Aim of the exercise —
Report each line from the data below that holds the word "down".

Data provided —

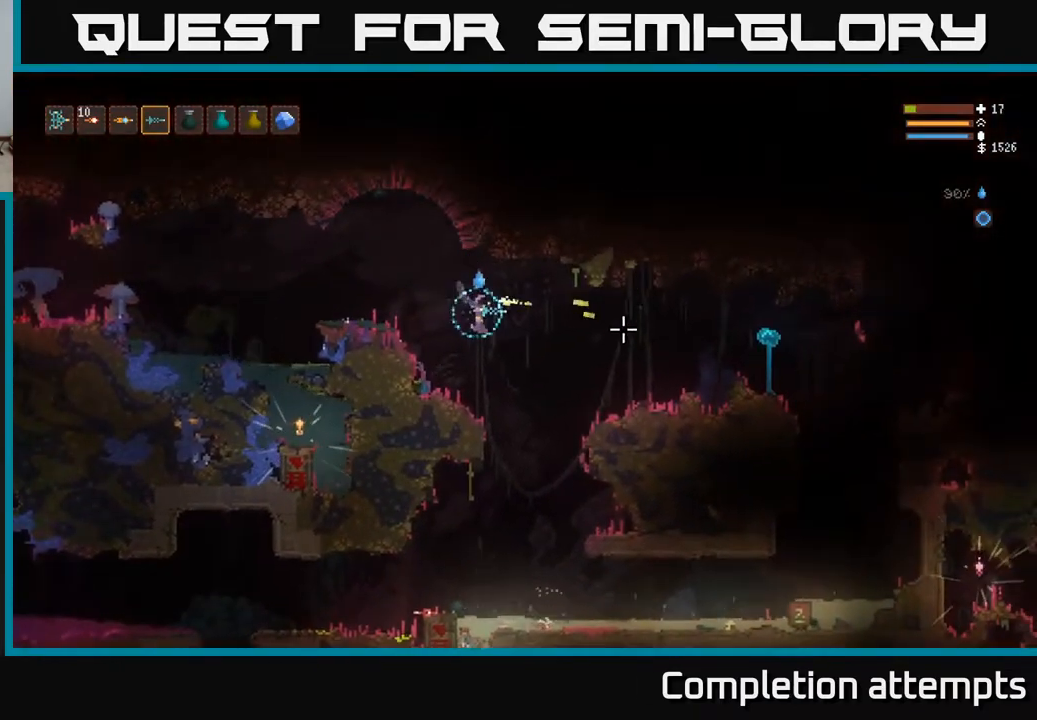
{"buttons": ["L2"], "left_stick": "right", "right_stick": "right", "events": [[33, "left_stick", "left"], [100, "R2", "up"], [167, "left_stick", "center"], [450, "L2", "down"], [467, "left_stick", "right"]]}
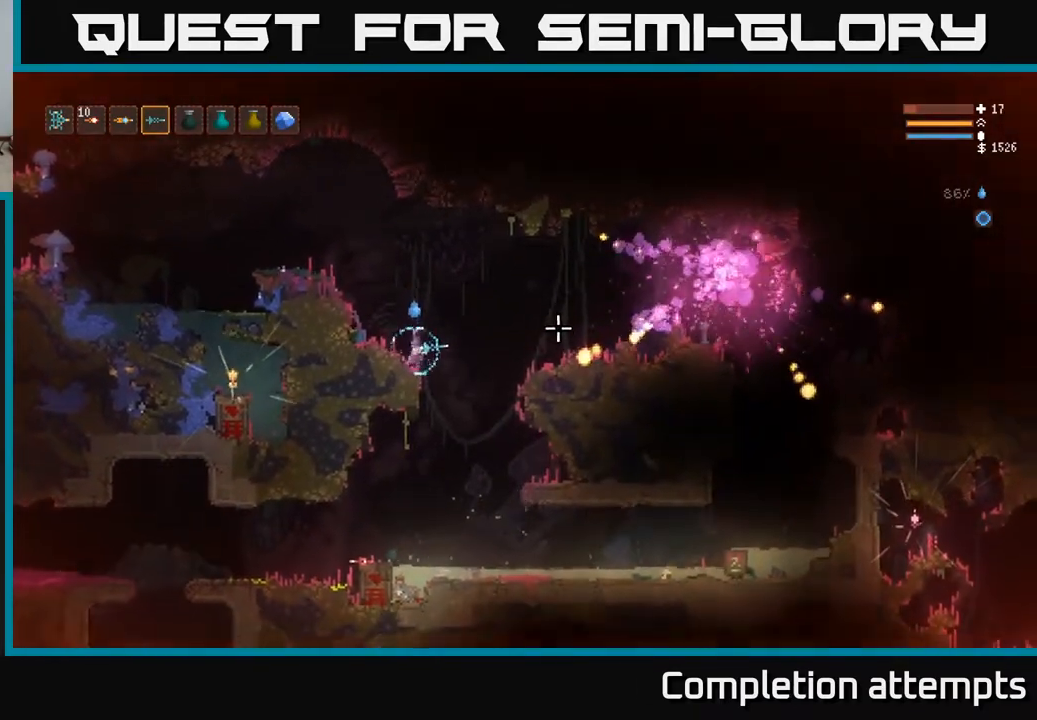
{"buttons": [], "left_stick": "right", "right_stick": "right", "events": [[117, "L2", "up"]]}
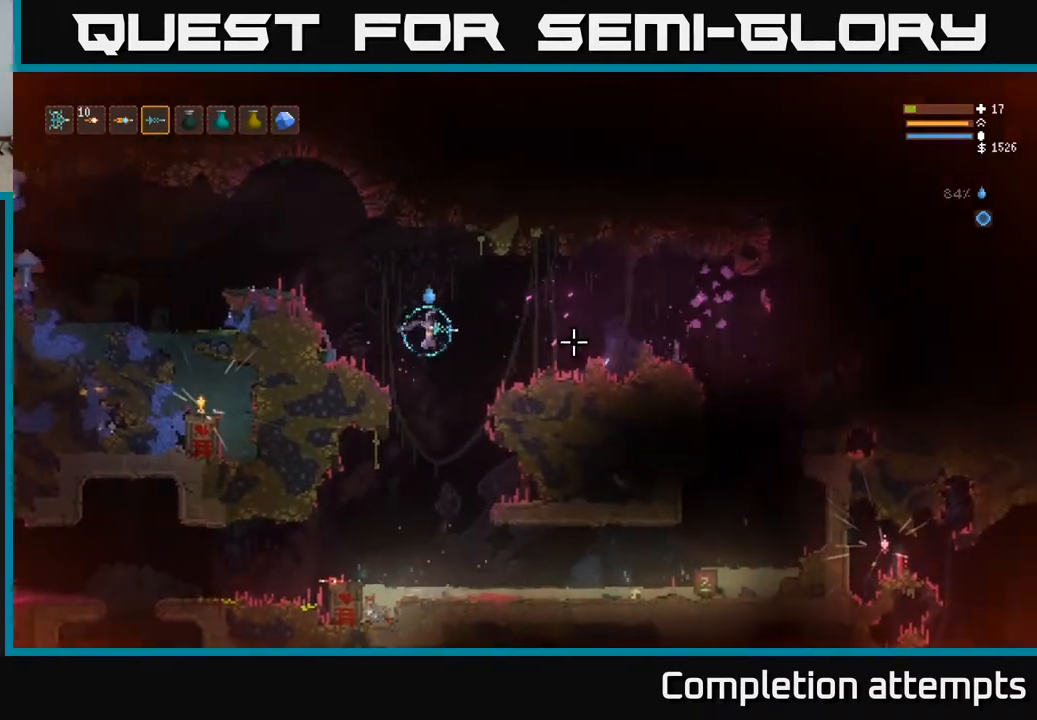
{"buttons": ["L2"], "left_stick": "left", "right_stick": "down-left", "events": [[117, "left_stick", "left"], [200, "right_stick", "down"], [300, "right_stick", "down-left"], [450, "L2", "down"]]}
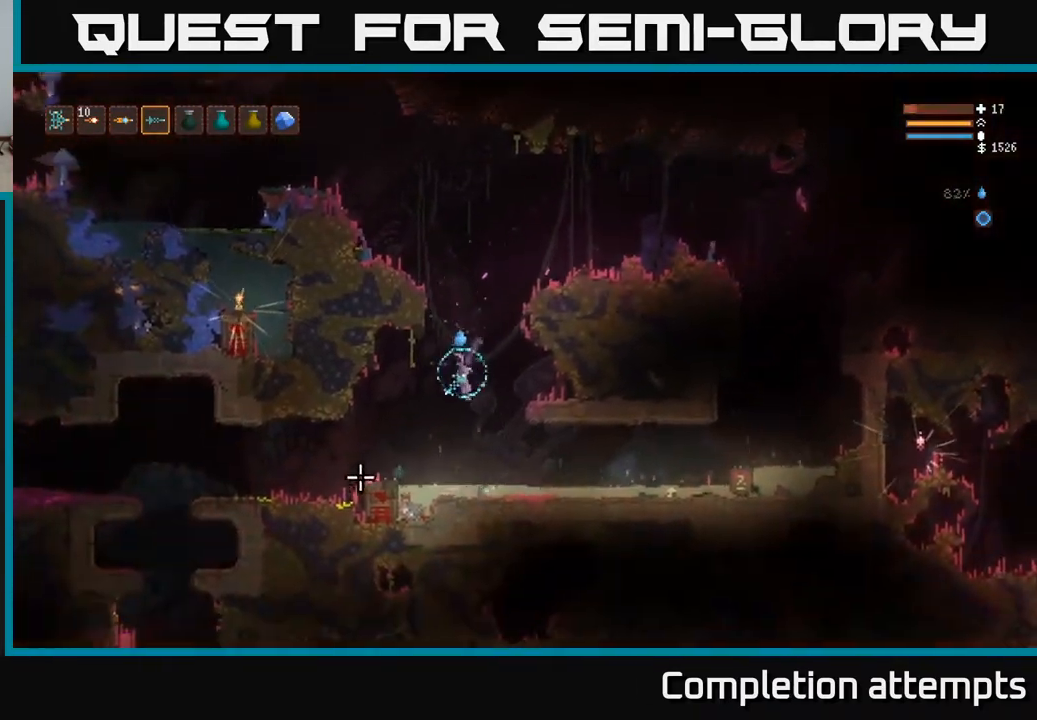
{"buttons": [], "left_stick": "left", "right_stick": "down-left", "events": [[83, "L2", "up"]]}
---
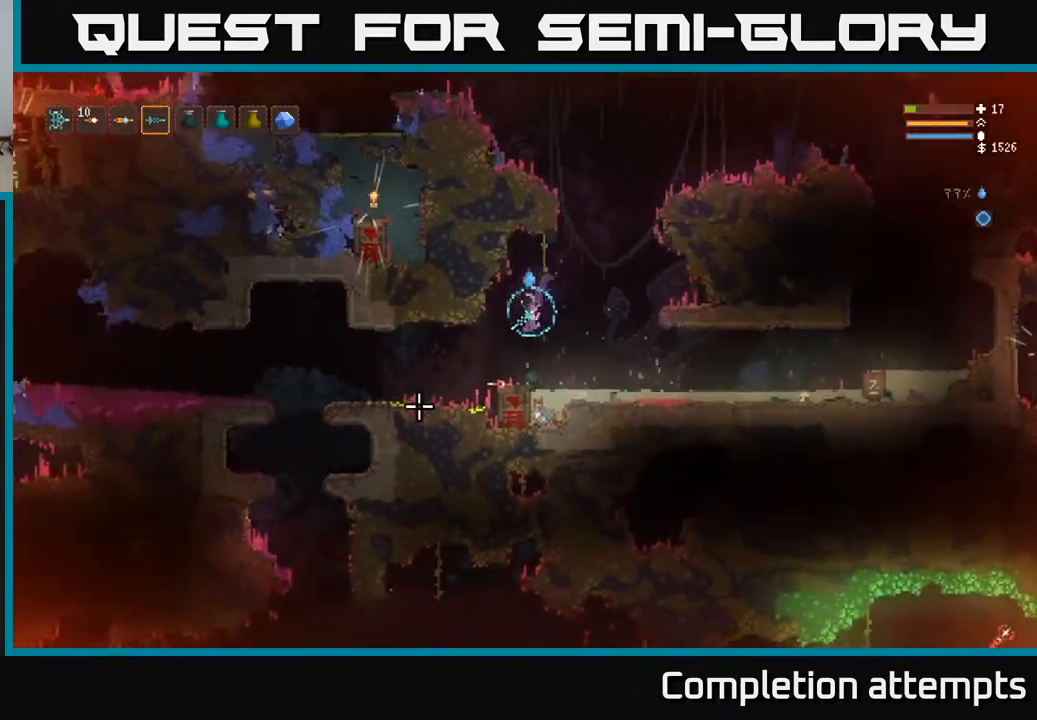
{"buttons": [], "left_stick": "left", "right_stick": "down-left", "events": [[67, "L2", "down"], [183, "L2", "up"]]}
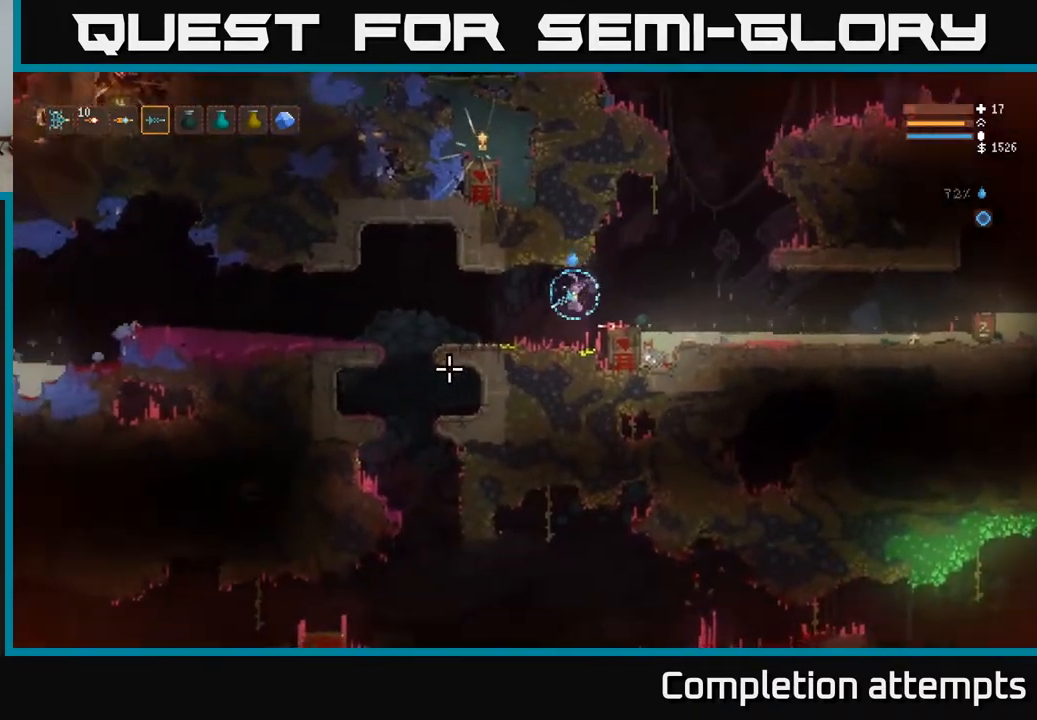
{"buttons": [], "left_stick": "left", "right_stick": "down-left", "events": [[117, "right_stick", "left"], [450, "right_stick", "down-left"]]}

Answer to this problem —
{"buttons": ["L2"], "left_stick": "right", "right_stick": "right", "events": [[33, "left_stick", "left"], [100, "R2", "up"], [167, "left_stick", "center"], [450, "L2", "down"], [467, "left_stick", "right"]]}
{"buttons": ["L2"], "left_stick": "left", "right_stick": "down-left", "events": [[117, "left_stick", "left"], [200, "right_stick", "down"], [300, "right_stick", "down-left"], [450, "L2", "down"]]}
{"buttons": [], "left_stick": "left", "right_stick": "down-left", "events": [[83, "L2", "up"]]}
{"buttons": [], "left_stick": "left", "right_stick": "down-left", "events": [[67, "L2", "down"], [183, "L2", "up"]]}
{"buttons": [], "left_stick": "left", "right_stick": "down-left", "events": [[117, "right_stick", "left"], [450, "right_stick", "down-left"]]}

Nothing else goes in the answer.